O Cariri passa então a ser cultuado como objeto do desenvolvimento nacional a partir de uma tradição cratense de inserção em suas lutas políticas históricas de suposto protagonismo na unidade do Brasil como em 1817 e 1824. Assim, Roberto Marques citando Neves (1994) realça “utiliza a idéia de memória regional hegemônica a fim de reforçar a idéia da memória coletiva como objeto de constantes disputas”.
Ou como em J. de Figueiredo Filho (Tradicional e Progressista cidade do Crato, 1962), que enfatiza o Folclore, levantando as contradições com a “Cidade da Cultura” e a discriminação que sofreu historicamente no Crato de antão as bandas cabaçais, tidas como arcaicas, o maneiro-pau, luta de cabras e cangaceiros, a lapinha como relativização serena com o samba do terreiro “com suas brigas, namoros acochados e a cachaça a correr pelas goelas de cabras arruaceiros (1962:41-2)”.
“Meu pai, José Alves de Figueiredo Filho, prefeito naquela época, foi dos que, mais denodadamente, travaram luta contra o conjunto musical, tido como arcaico. Combatia-o em nome das coisas novas. Proibiu a exibição das cabaçais em dias comuns, e até nas feiras, a desfilarem pelas ruas (1962:12-3)”.

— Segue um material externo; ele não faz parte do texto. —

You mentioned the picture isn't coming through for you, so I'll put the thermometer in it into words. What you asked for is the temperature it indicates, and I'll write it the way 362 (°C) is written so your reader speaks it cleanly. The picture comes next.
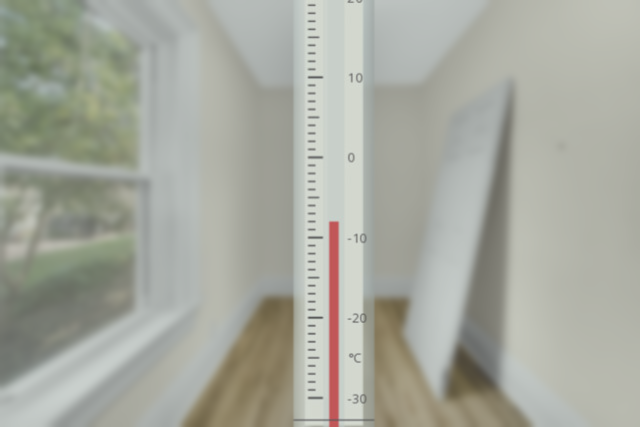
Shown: -8 (°C)
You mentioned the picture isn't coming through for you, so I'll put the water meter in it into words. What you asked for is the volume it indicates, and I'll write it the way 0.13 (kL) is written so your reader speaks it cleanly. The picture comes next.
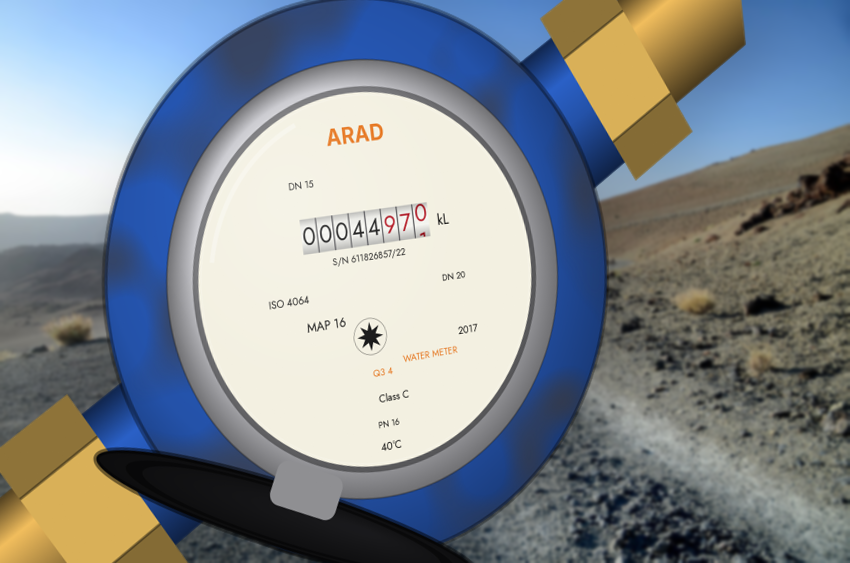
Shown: 44.970 (kL)
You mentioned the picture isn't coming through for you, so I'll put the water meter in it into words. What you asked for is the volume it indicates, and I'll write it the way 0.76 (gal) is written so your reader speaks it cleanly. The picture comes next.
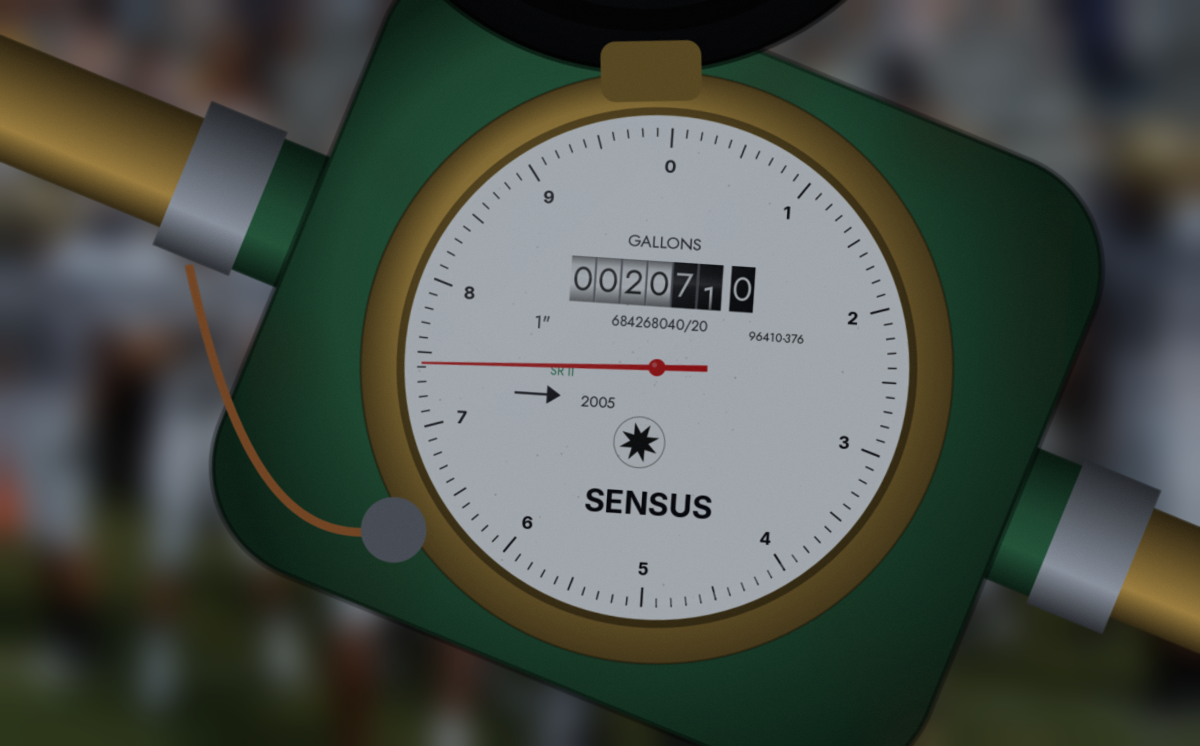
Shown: 20707.4 (gal)
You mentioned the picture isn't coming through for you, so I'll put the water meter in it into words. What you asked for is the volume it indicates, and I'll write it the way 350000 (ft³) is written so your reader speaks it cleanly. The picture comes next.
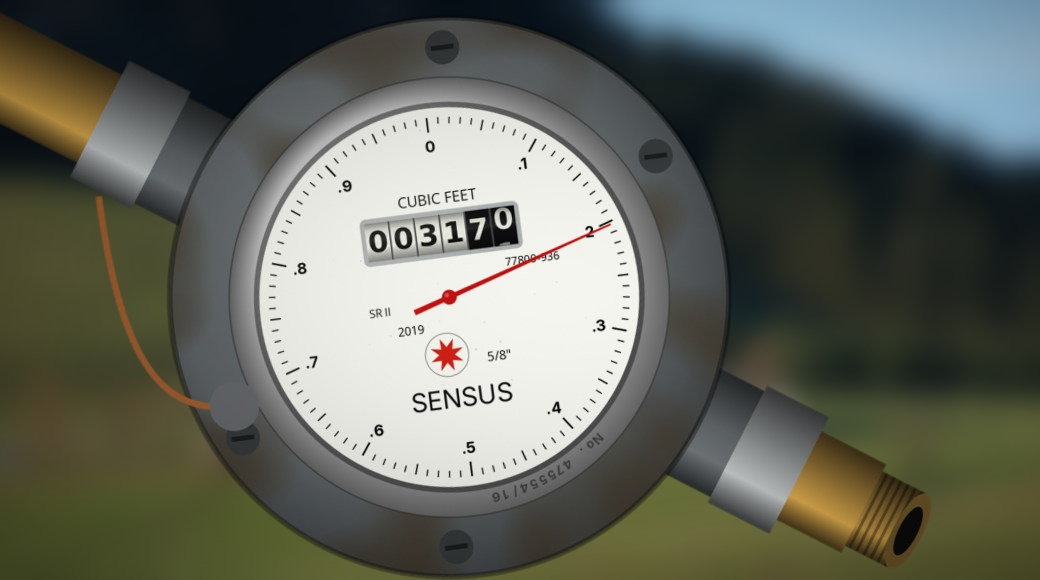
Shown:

Ao mesmo tempo em que aqueles intelectuais faziam uma releitura social justificada, procuravam reinserir na memória cratense os signos da tradição regional para o contexto progressista unilateral e hegemônico, afastando o predomínio de Juazeiro do Norte no contexto, unindo tradição e religião.
“O Cariri é um pródigo exemplo para se refletir sobre a tradição como idéia fundante dos recortes espaciais na Região Nordeste”.
Os recortes no contexto da produção do Instituto Cultural do Cariri – ICC, na década de 50, segundo o autor avançam além de uma reinvenção da tradição, do folclore e buscam então uma delimitação geográfica com base na característica abundante de recursos naturais em torno da Chapada do Araripe e na Região do Cariri para recolocar a cidade de Crato novamente no centro do desenvolvimento, “apresentando o Crato como berço das famílias tradicionais da região, diante das hordas de romeiros da “Meca do Fanatismo”.
Por fim, o autor exemplifica citando Irineu Pinheiro (1953), que rememora a representação da Câmara de Vereadores do Crato em 10 de Julho de 1928, advogando a criação da província do Cariri Novo, cuja capital seria no Crato: “... aos poucos o ICC via forjando à sua imagem o que pretende ser a identidade caririense. Distinguindo-se da “Meca do Fanatismo” e constituindo a memória hegemônica sobre a região”.
E arremata: “Depois de instituído esse projeto, que sobrevive parcamente ainda hoje, depois de inventada a “Cidade da Cultura”, jamais deixará de haver novos artistas e intelectuais a inventar o Cariri. A geração de 70 será, portanto, herdeira, por vezes literalmente, e prisioneira desse projeto”.
Importante a leitura e releitura do texto para todos os intelectuais e estudiosos sobre nossas referências e diferenças, encontros e desencontros com a História do Brasil, ainda mais nesse momento em que Juazeiro do Norte está às vésperas do centenário e quando fora criada a Região Metropolitana do Cariri.
• MARQUES, ROBERTO
Contracultura, tradição e oralidade: (re) inventando o sertão nordestino na década de 70/Roberto Marques – São Paulo. Ed. Annablume, 2004. 168p.; 11,5 x 20 cm; ISBN: 85-7419-424-7.